Capitalstars Investment Advisor
The recent volatility in the stock market, triggered by global and domestic factors, has made investors jittery. It has also highlighted the fact that the market mood can change rapidly and torpedo your critical financial goals if you are not protected adequately.

The recent correction, however, has reiterated the danger that the changing market moods can pose to your goals. This is because goals are planned on the basis of certain assumptions, and if these go wrong, the final outcome can be very different from what you were expecting. If the actual returns from the investment are far lower than the projected returns, your goal will be in jeopardy because your accumulated corpus will fall short of your requirement. For instance, if you invest Rs 10 lakh in an equity mutual fund, assuming a CAGR of 15%, you will expect Rs 40 lakh in 10 years. However, if the CAGR turns out to be just 10%, you will amass only Rs 26 lakh at the end of 10 years.

Why do you need a cushion?

Though you need to assume correct inflation and return figures while planning your goals, you have no control over the final outcome because no one can predict how the markets will perform.
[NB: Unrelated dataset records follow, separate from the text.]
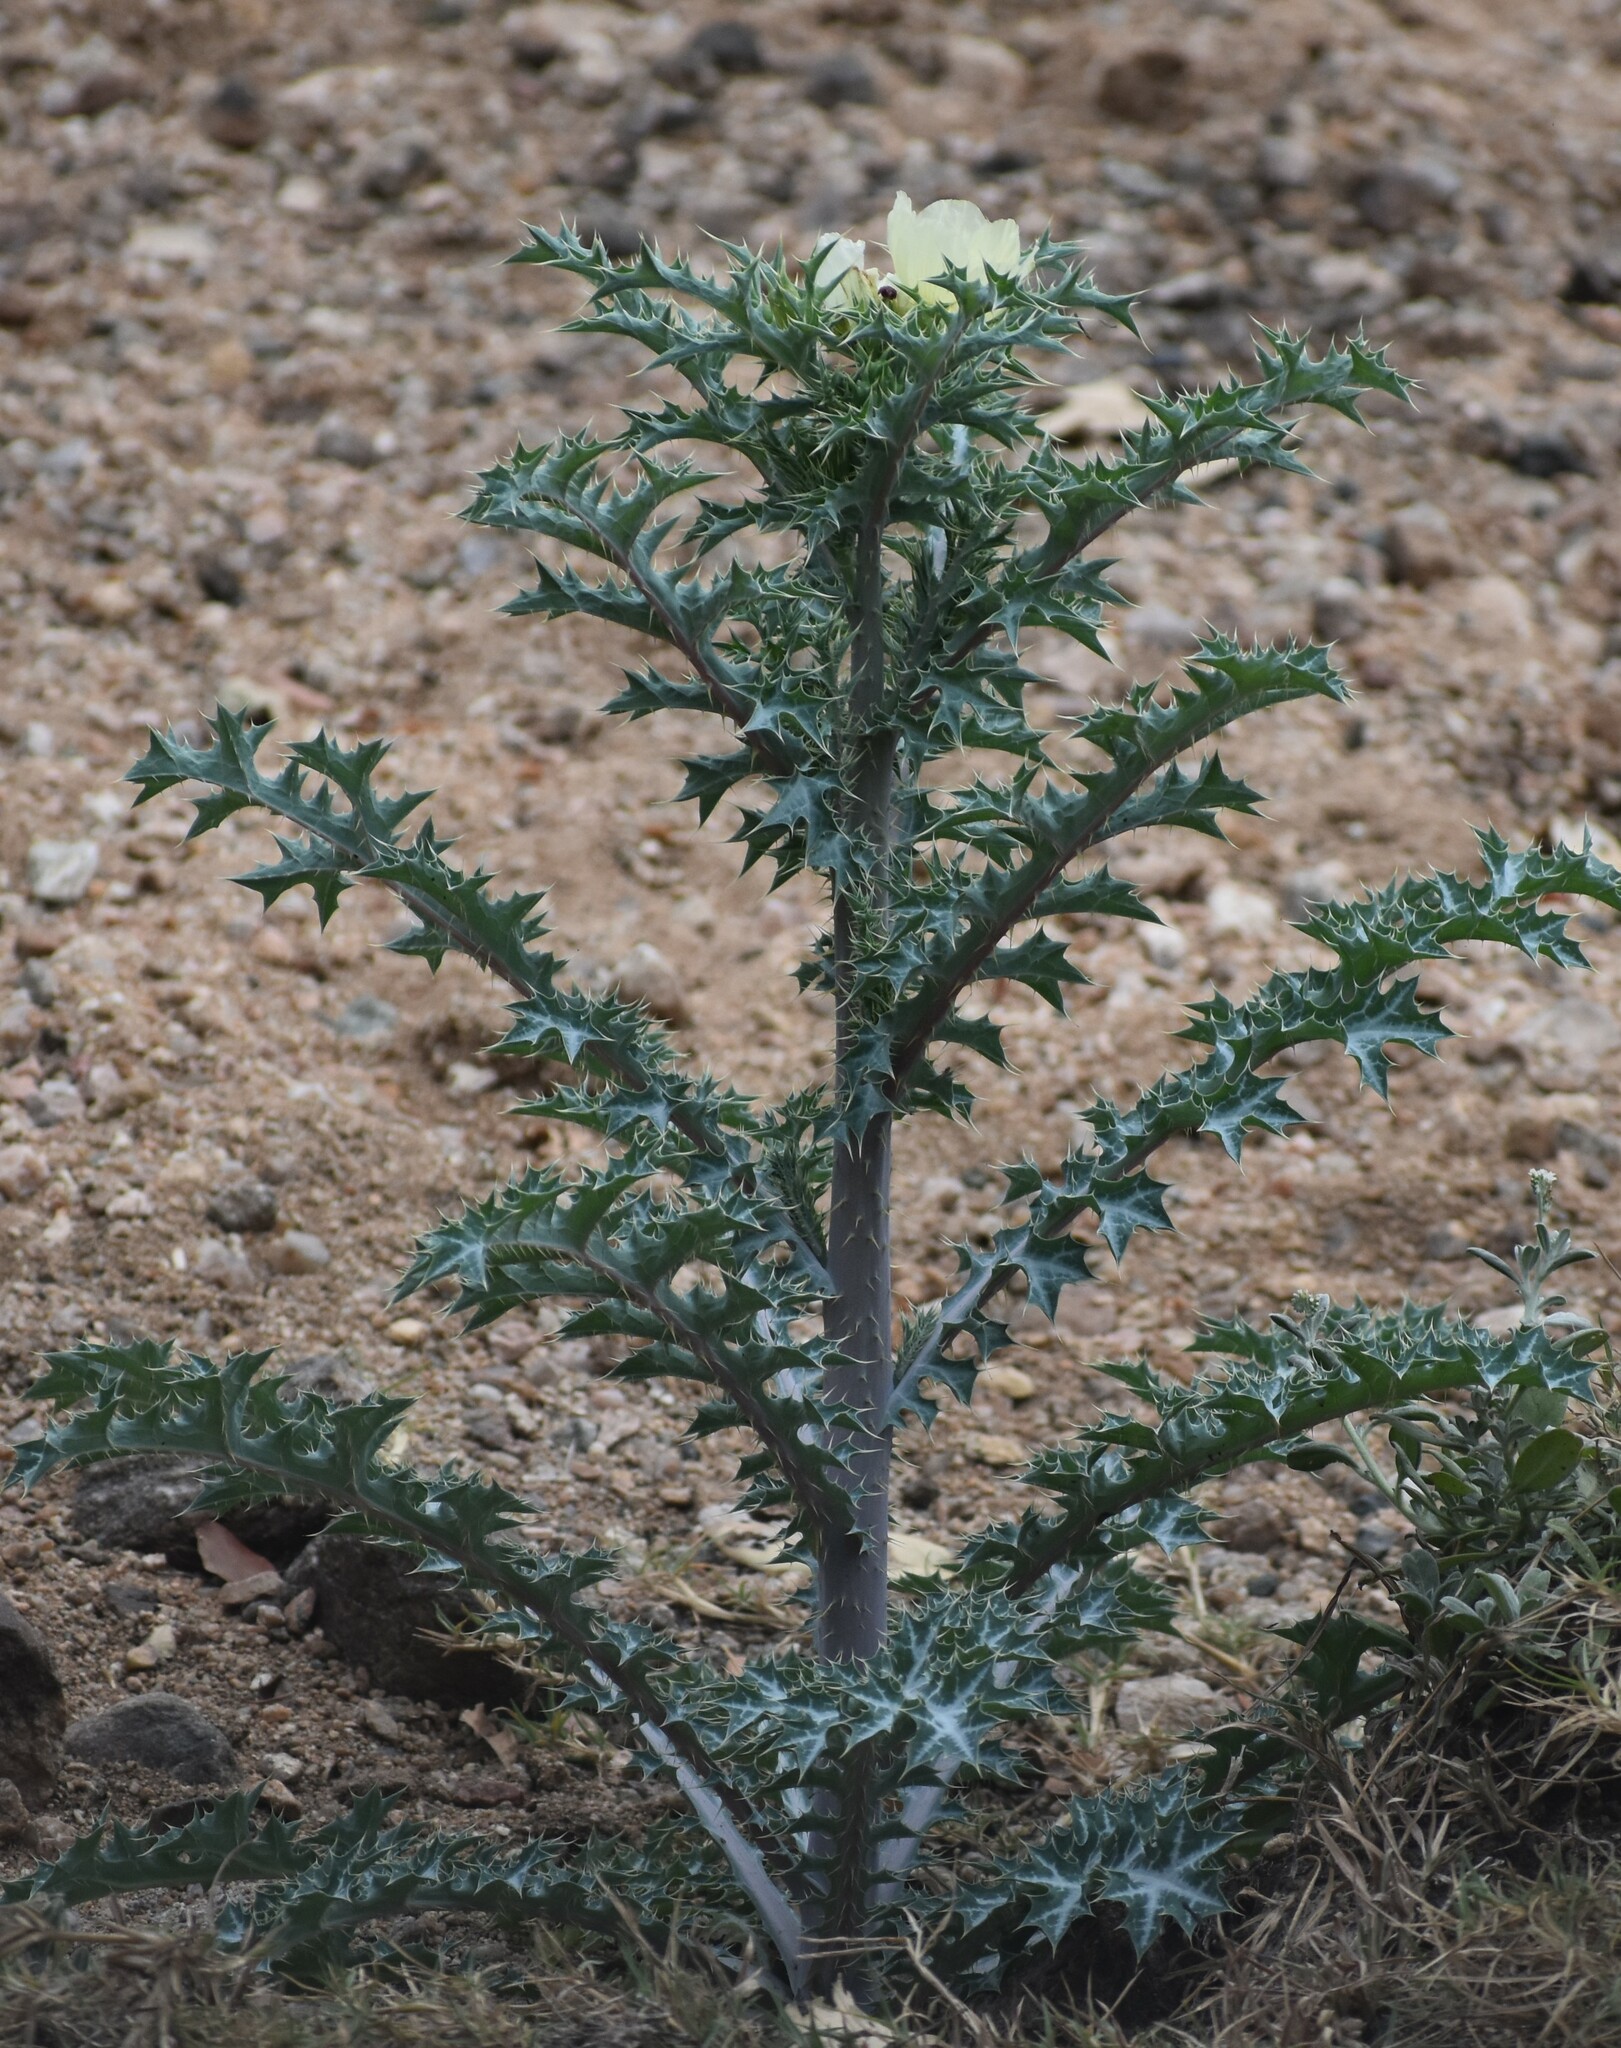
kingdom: Plantae
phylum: Tracheophyta
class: Magnoliopsida
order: Ranunculales
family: Papaveraceae
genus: Argemone
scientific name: Argemone ochroleuca
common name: White-flower mexican-poppy
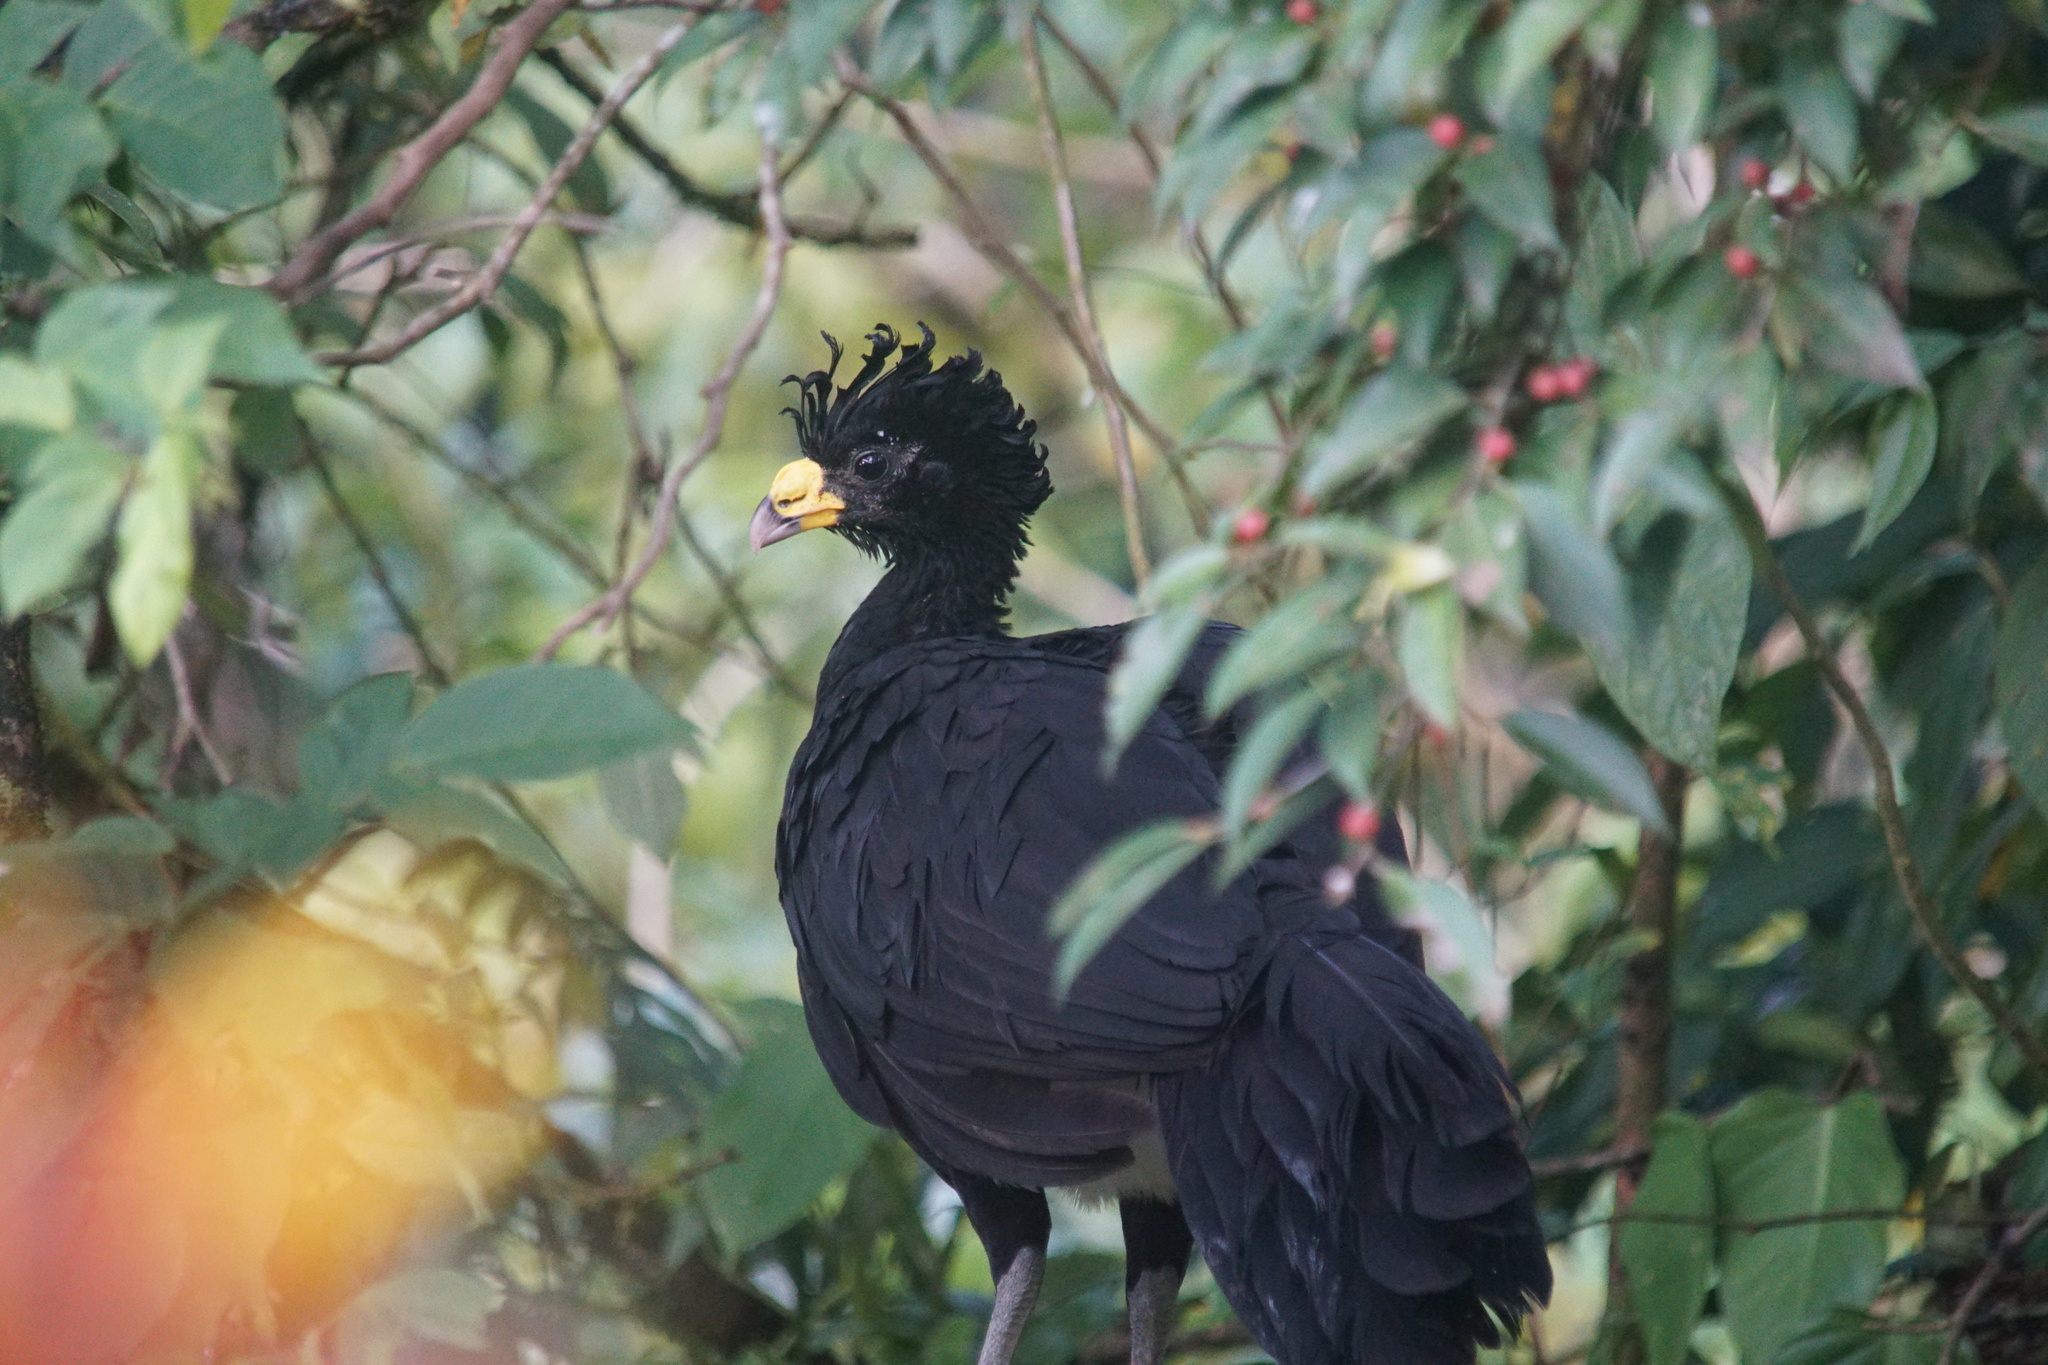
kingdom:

There is no guarantee the markets won’t tank as you are nearing your critical goals. Hence, building an adequate buffer is the best way to protect your goals from the market vagaries. By doing so, you can avoid the need to divert funds from one goal, say, retirement planning, to meet another goal, like a child’s education.

How much do you require?

The next step is to determine how big a cushion you need. “Calculate the cushion for each goal. As a thumb rule, a cushion of 15-20% of the future goal value is enough,” says Amol Joshi, Founder, PlanRupee Investment Services.

How to calculate the buffer amount

There are several rules that define the manner in which you calculate the size of your cushion.
Importance of goal: The first rule is simple and based on common sense. The more critical your goal, the higher the buffer you create for it. So, crucial goals like a child’s education should have a higher cushion, while low priority goals like travel can do with a lesser amount.

Time horizon: The second rule takes into account the goal’s time horizon. “You need a small amount for a goal with a flexible deadline or where the money is needed over a longer time frame, such as retirement. You need a bigger buffer where the deadline can’t be extended, say, for the higher education of your child,” says Harsh Roongta, a Sebi-registered investment adviser.

Nature of withdrawal: How you draw down the corpus defines the third rule of cushion creation. The buffer will depend on whether you want the entire money at one go or in installments over several years. A goal like your child’s marriage means that you will need the money at one go and, hence, a higher cushion is imperative.

Asset class: The final rule is decided by the asset class you choose for investment. Most people recommend the equity route for long-duration goals because the expected returns are higher. However, volatility is also high. In other words, you need more cushion if you are trying to achieve goals through volatile asset classes like equities. “If one has the liberty to achieve one’s goals using the safer debt option, there is no need to have a big cushion,” says Melvin Joseph.